At this time, I have 2 teams consisting of 5 TM's in total, grouped like this:

  • Team A: 3 TM's working in 2 products (P1: average, P2: complex) with 2 PO's who are also domain experts.
  • Team B: 2 TM's working in 3 products (P3: simple, P4: simple, P5: complex) with 1 PO and 3 domain experts.

Every team has his own SM and share a QA specialist from other teams (50% +/-).

P1 and P2 are really different with different clients also. At this time, P1 is in stand-by waiting P2 to finish soon (higher priority).

P3, P4, and P5 have something in common (same platform: ODOO) and share same client.

At this time, I am experiencing some overhead in both teams (e.g. many meetings trying to coordinate with other technical areas), mainly because both are small teams not self-sufficient.
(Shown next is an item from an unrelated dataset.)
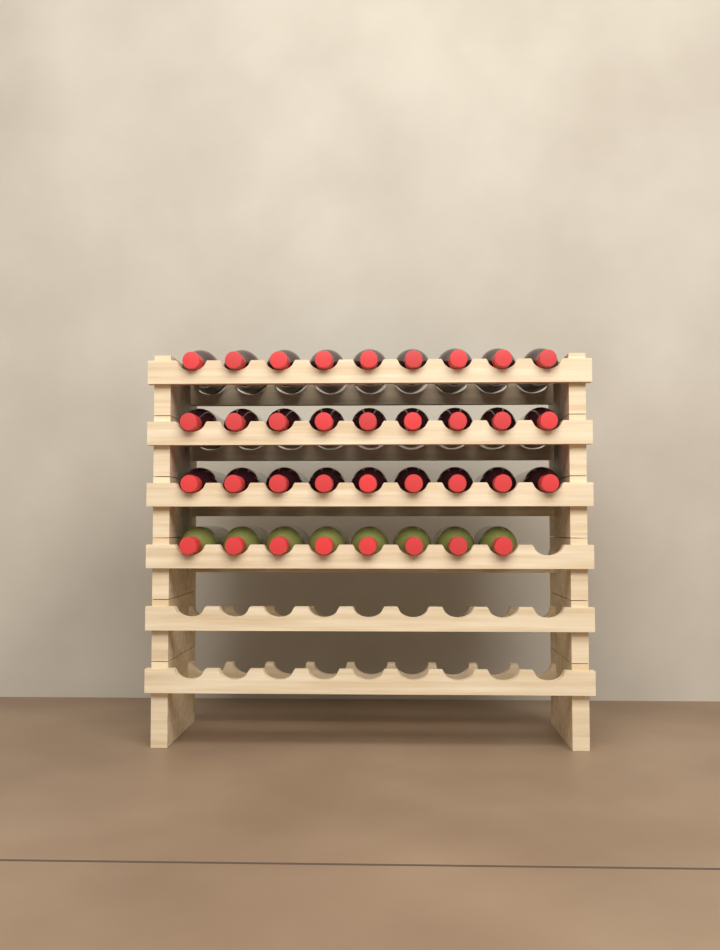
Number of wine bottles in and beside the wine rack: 35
Also having 2 SM's seems to much for such small configuration. 

So, I was thinking about merging both teams and assigning a QA specialist full time, but that solution doesn't seem to fit well because of many PO's.

Is it worst having small teams of 2 TM's (1 PO) and 3 TM's (2 PO's), or one single team of 5 TM's with many PO's? 

Can you suggest me how to handle this configuration.

04:58 pm October 29, 2018

Hi José,

Within your comment, I detect a few things that you may want to reconsider, if you use Scrum.

  1. How many Product Owners does the Scrum Guide say should be on a Scrum Team?
  2. Do you feel your approach to team selection is compatible with the self-organizing teams described in the Scrum Guide?
  3. What advice does the Scrum Guide provide about the size of Development Teams?
  4. What does the Scrum Guide say about different roles within the Development Team? What impact could assigning/unassigning these roles have on the team and its members?
  5. Are all products complex enough for Scrum to be a useful system?
  6. One of the Scrum values is focus. Is focus important to your organization?
    What potential risks and benefits do you see from allowing team members to focus on:

    • being in a single team
    • working on a single product

 

07:09 pm October 29, 2018

Can you suggest me how to handle this configuration.

Instead of you making the decision, why not let the teams self-organize? Why not encourage them to find the best way to create “Done” increments of the various products?

What can you do to put transparency over any dependencies which emerge, and what else might you need to do to facilitate and inform their decision?

09:53 pm October 29, 2018

Thanks @Simon for your time.

I am aware about what the Scrum Guide says, that is why I am struggling with this situation. According to your questions, Scrum as a whole does not fit well in this situation.

"Focus" is kind of a wish for every manager, but in practice multi-tasking is what every manager here asks for. So in practice, real life projects need a creative solution but always based on best practices.

That is why I am asking for advice in this forum, willing somebody has experienced something similar during his agile journey.

Thanks also @Ian.

Letting the teams self-organize was my first move. It worked fine until overhead started to be a serious impediment, so TM's started to ask me for guidance.

I was trying to find a better way to arrange teams according to Scrum Guide. Sadly every arrangement was in opposite to some part of the Scrum Guide (Team Size vs Product Ownership vs Value Stream).

I know I am trying to find the best of the worst possible scenarios, but I am still positive about improving both teams productivity. 

By the way, I found a real case googling a bit:

https://www.boost.co.nz/blog/2018/04/multiple-product-owners-scrum-case…

Any other advice would be really appreciated.

04:24 pm October 30, 2018

"Focus" is kind of a wish for every manager, but in practice multi-tasking is what every manager here asks for.

Focus is one of the 5 Scrum values.   If you are not promoting Focus, you are not doing Scrum.

That said, perhaps your initial efforts should be spent educating your management on the perils of multitasking?